I'm guessing you're being sarcastic about n
Re: (Score:2)
*Exactly!* An inordinate number of posts over the last few years have seemed to come from entitled and clueless children, rather than sensiible adults. This is a very good example, the idiotic "world is on fire, panic now!" posts are another, the "what happened to programming, you know, hacking stuff for fun?" It's like talking to a bunch of 10-year-olds most of the time.
That's called learning (Score:2)
Humans cheat too.
Data Leaks in almost all Kaggle competitions (Score:4, Informative)
Someone usually uncovers where the data is from, and uses that extra data in their algorithm (or at least their training). I saw this happening for a financial forecast contest a couple of years ago as well as the building energy consumption prediction contest that ended recently (where teams uncovered the actual buildings and data sets of these buildings online).

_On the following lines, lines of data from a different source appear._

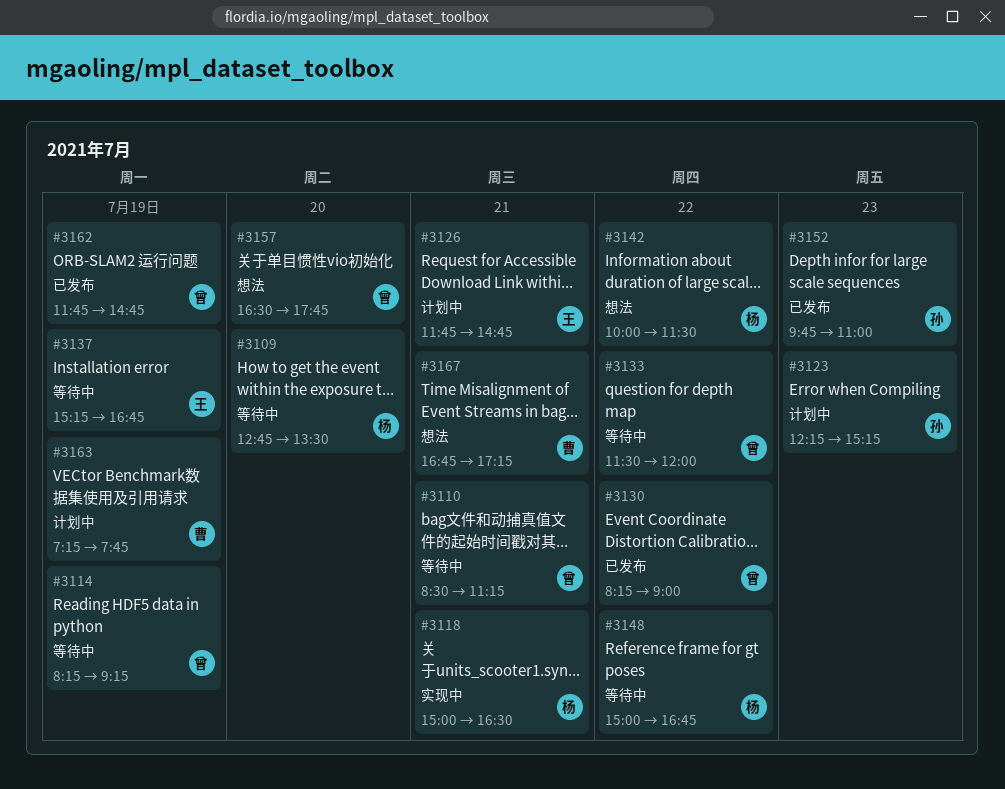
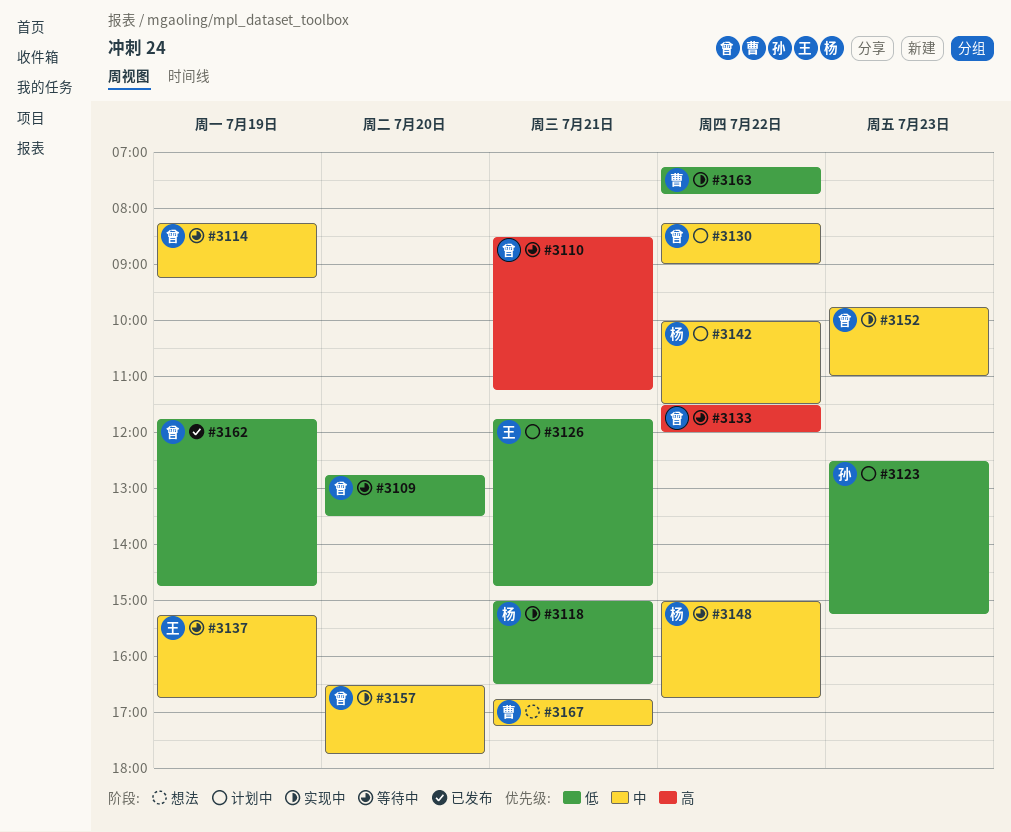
#3109, owner: 杨 -> 曾
#3123, begins: 12:15 -> 12:30
#3130, status: 已发布 -> 计划中
#3142, status: 想法 -> 计划中
#3152, status: 已发布 -> 实现中
#3152, owner: 孙 -> 曾
#3157, status: 想法 -> 实现中
#3163, status: 计划中 -> 实现中
#3163, day: Jul 19 -> Jul 22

I mean, scraping the data of the actual website makes a lot of sense, there usually are no rules against using external data, I'm sure they aren't the only team who did this.
Also, it's pretty much the job of the data scientist to have as much data as possible for their ML training.
Obviously they tried to obfuscate this here, so there's definitely foul play, but after years of Kaggle competitions they could do a better job at keeping their test sets private really.
Silicon Valley (Score:2)
So this article seems to ask the reader to consider the morality of hacking this website in the context of a competition in which participants apply machine learning to the psychology of pet adoption? Oh, they took their eyes off "making the world a better place" for a moment there? Really??
Sorry, all I could think about was how far up their asses all their heads must be. Especially whoever wrote this, but anyone else who took it seriously, too. This is fertile ground for the writers of "Silicon Valley".
Dude. But why? (Score:1)
It took them 9 months? (Score:2)
I mean, results "to good to be true" are something I would expect any halfway competent "Data Scientist" to spot immediately. What use are these people if they cannot even get the basics right? I did know that "Data Science" is not really something smart people go into, but this level of incompetence is even worse than I expected.
Re: (Score:2)
"Data Science" to these types of people means you know how to use Google's "AI" APIs. Not exactly people who actually know anything, but the types who jump on some bandwagon.
Re: (Score:2)
That would make a lot of sense. Coming up with some statistic from some data is easy and things like the Google AI stuff make it even easier. Coming up with a statistic that actually describes reality in a meaningful way is anything but easy.
How they did it (Score:5, Informative)
TFS omits the very next line from TFA, that explains exactly how the perpetrators cheated:
Benjamin Minixhofer, an Austrian machine learning enthusiast who placed sixth in the pet adoption competition, volunteered to help the company integrate the winning solutions into PetFinder.my’s website. In doing so, he discovered that the BestPetting team obtained PetFinder.my’s testing data, likely by scraping data from Kaggle or PetFinder.my, then encoded and decoded that data into their algorithm to obfuscate their illicit advantage.
Dangle $10k in front of teenager... (Score:2)
winning with a nearly perfect score of 0.912 (Score:3)
winning with a nearly perfect score of 0.912 (out of 1.0)
Meh, I'd give them maybe a B- for that little of an effort.
An OUTSTANDING score would should be _much_ above the norm, say 1.2 or perhaps 1.1 out of a total of 1.0. Otherwise you're just a no-nothing, no-ambition average plebe who doesn't even deserve self-esteem, never mind getting into college.